>> start Document segment
Clearly constructing such proofs is not the most efficient way of establishing membership in a regular expression!

Regular expressions in LEX:

A very basic reason you must understand regular expressions is that LEX uses them to describe patterns! A pattern is a class of lexemes and LEX uses a regular expression-like-syntax to specify the class of lexemes to be recognized. This is a reminder on how lexing programs are specified and on what they mean.

A lex program has three parts: the definition section, the rules section, and the user subroutine section. These parts are separated by the symbols "%%". In the definition section one can predefine useful patterns:

WHITE     [ \t]
DIG       [0-9]
NUM       -?{DIG}+
ALHA      [a-zA-Z]
ALPHANUM [a-zA-Z0-9]
ID        {ALPHA}{ALPHANUM}*

Here things between square brackets denote a character class: inside one can have a list of single characters or ranges of characters. Once a definition is made one can use the definition by enclosing the call in curly brackets.

In the rule section one can associate actions with patterns (the actual syntax varies depending on the lexer you use and the language involved):

r1        {a1}
r2        {a2}
   ....
rn        {a3}

and in the last section one can provide additional code including a main program.
>> end Document segment
>> start Information shown
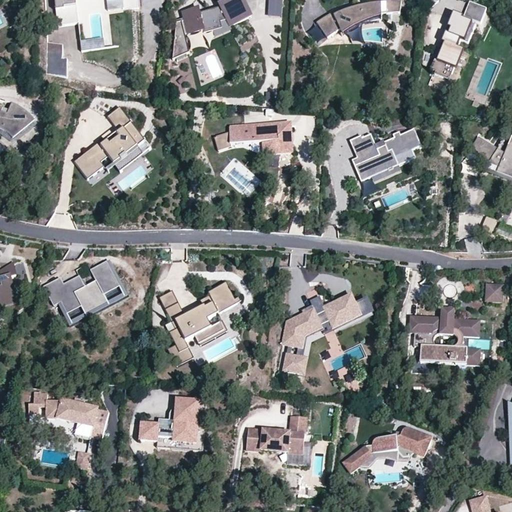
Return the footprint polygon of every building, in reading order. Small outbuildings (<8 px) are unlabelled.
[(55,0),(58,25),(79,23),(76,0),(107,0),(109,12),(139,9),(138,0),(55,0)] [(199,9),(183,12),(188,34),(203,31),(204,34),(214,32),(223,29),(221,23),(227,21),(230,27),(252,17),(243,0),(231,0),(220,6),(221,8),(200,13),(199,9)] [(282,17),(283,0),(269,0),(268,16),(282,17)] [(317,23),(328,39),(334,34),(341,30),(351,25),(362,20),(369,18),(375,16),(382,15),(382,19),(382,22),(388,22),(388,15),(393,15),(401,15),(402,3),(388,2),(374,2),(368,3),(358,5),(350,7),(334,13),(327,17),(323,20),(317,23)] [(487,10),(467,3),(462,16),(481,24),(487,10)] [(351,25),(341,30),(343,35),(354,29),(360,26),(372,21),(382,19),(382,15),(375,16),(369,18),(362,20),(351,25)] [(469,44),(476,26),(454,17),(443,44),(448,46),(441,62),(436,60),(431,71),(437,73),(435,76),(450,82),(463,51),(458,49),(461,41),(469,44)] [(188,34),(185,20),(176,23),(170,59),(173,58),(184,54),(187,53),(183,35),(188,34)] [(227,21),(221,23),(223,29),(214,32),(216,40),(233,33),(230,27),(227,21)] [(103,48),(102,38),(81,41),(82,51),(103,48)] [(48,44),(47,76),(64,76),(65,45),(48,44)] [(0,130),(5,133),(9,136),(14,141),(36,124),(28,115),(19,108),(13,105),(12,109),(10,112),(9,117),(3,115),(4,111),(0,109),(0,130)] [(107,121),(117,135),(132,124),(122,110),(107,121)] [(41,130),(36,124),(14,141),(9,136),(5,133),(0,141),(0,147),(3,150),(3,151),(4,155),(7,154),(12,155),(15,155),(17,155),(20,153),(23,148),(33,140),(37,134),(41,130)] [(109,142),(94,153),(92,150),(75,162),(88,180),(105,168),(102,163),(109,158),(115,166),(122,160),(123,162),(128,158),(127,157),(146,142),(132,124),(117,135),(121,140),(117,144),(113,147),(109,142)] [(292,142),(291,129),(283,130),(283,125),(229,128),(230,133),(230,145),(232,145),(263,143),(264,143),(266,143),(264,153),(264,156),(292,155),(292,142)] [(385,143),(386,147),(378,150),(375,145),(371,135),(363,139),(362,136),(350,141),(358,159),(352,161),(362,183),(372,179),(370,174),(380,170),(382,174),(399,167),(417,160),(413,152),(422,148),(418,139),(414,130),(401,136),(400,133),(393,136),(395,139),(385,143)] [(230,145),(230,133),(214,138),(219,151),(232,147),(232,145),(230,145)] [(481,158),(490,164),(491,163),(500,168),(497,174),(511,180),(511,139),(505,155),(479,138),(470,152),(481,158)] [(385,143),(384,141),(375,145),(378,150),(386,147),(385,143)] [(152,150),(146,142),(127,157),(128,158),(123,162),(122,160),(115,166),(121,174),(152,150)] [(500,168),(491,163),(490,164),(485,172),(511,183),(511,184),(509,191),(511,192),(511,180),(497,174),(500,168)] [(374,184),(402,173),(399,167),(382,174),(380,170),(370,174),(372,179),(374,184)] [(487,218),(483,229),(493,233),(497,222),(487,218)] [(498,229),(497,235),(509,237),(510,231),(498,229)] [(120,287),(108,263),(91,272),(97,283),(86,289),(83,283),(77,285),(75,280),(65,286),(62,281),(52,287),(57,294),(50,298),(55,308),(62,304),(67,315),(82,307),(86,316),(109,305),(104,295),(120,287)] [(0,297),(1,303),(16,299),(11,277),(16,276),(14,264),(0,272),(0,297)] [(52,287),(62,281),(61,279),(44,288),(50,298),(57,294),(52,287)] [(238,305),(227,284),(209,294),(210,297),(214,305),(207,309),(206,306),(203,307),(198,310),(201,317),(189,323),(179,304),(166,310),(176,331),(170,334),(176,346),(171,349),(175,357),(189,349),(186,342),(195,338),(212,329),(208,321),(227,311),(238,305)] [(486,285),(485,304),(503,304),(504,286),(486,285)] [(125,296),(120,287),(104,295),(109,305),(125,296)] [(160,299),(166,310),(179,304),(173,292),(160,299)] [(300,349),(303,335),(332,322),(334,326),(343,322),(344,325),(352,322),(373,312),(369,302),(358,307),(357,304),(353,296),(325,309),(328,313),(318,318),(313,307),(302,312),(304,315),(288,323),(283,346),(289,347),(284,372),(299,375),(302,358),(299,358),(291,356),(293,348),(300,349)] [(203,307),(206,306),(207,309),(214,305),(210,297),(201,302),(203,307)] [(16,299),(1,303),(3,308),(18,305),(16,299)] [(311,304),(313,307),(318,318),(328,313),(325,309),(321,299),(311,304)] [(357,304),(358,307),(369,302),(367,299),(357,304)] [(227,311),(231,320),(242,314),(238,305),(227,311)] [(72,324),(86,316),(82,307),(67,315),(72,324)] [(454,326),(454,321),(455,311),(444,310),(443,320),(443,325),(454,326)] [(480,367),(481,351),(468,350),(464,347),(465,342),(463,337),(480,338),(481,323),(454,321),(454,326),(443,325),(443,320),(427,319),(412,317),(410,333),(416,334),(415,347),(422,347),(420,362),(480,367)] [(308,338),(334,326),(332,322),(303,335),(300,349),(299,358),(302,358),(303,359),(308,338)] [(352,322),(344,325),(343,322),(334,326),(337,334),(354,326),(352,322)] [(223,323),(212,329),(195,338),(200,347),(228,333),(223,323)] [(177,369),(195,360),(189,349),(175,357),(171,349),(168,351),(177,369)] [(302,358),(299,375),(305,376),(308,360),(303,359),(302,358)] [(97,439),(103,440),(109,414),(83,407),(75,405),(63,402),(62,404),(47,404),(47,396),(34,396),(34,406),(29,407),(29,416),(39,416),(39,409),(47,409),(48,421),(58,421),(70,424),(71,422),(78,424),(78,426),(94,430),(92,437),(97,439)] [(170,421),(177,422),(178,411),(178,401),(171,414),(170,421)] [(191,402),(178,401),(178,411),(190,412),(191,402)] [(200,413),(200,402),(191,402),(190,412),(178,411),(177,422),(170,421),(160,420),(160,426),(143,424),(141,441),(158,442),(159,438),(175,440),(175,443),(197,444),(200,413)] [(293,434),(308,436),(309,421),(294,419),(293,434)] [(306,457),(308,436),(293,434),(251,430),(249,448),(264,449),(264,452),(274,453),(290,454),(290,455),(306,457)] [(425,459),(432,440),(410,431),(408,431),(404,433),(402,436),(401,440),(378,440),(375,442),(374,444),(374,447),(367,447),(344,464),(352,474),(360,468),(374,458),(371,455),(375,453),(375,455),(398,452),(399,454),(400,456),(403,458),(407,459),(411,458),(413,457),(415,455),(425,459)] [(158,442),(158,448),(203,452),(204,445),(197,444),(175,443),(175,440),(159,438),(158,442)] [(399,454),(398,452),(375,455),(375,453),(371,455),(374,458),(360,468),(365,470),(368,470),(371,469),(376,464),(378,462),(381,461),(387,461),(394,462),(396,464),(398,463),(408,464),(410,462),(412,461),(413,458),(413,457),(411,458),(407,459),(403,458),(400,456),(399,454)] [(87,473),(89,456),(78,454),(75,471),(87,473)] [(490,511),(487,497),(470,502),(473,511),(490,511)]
>> end Information shown
*Parts of the exercise*:
(a) Using the passage on regular expressions in LEX, decide whether each statement agrees with it. Answer yes or no, and quote the words of the passage that decide it.
(i) A lex program is divided into four parts.
(ii) Square brackets in a definition mark a character class.
(iii) A main program may be supplied in the last section of a lex program.
(b) Write the next part of the passage on regular expressions in LEX, starting after its final sentence.

*Responses to the tasks*:
(a)
(i) No: "A lex program has three parts: the definition section, the rules section, and the user subroutine section."
(ii) Yes: "Here things between square brackets denote a character class"
(iii) Yes: "in the last section one can provide additional code including a main program."

(b)
The way a lexer works conceptually is as follows: it gobbles up the input until there is no pattern which matches the input. At that stage it keeps a pointer to the input eaten and the input still unrecognized and does some action depending on the input which it has gobbled up. The action it chooses is the action associated with the first pattern in the list which still recognizes the input. Thus if L is the input which matches some of the patterns such that the next character x makes L++[x] unrecognizable by any of the patterns then L is collected as a lexeme and the action associated with the first rule whose LHS still matches L is "fired".

This action sometimes involves calling LEX itself (e.g. to skip over white spaces) ... but often will involve the formation of a token which is passed to a calling routine.

The way a LEX program implements this is by building a finite deterministic automaton with actions attached to the states. It is important that you know how this is done as it is a step in the construction of a compiler. Be thankful, however, that you do not have to do it: it has already been done!

To describe how this is done we need to know how to convert from a regular expression into a deterministic finite automaton and back.

Exercise:

(1) Let \Sigma = { a, b, c, ...} then show that the following are regular expressions:

b
(a|b)*c
((abc)*d | ab*c)
(\empty b*c)
(\empty | ab)
(\epsilon ab)
(\epsilon | ab)
a(a)* (this is often written a+).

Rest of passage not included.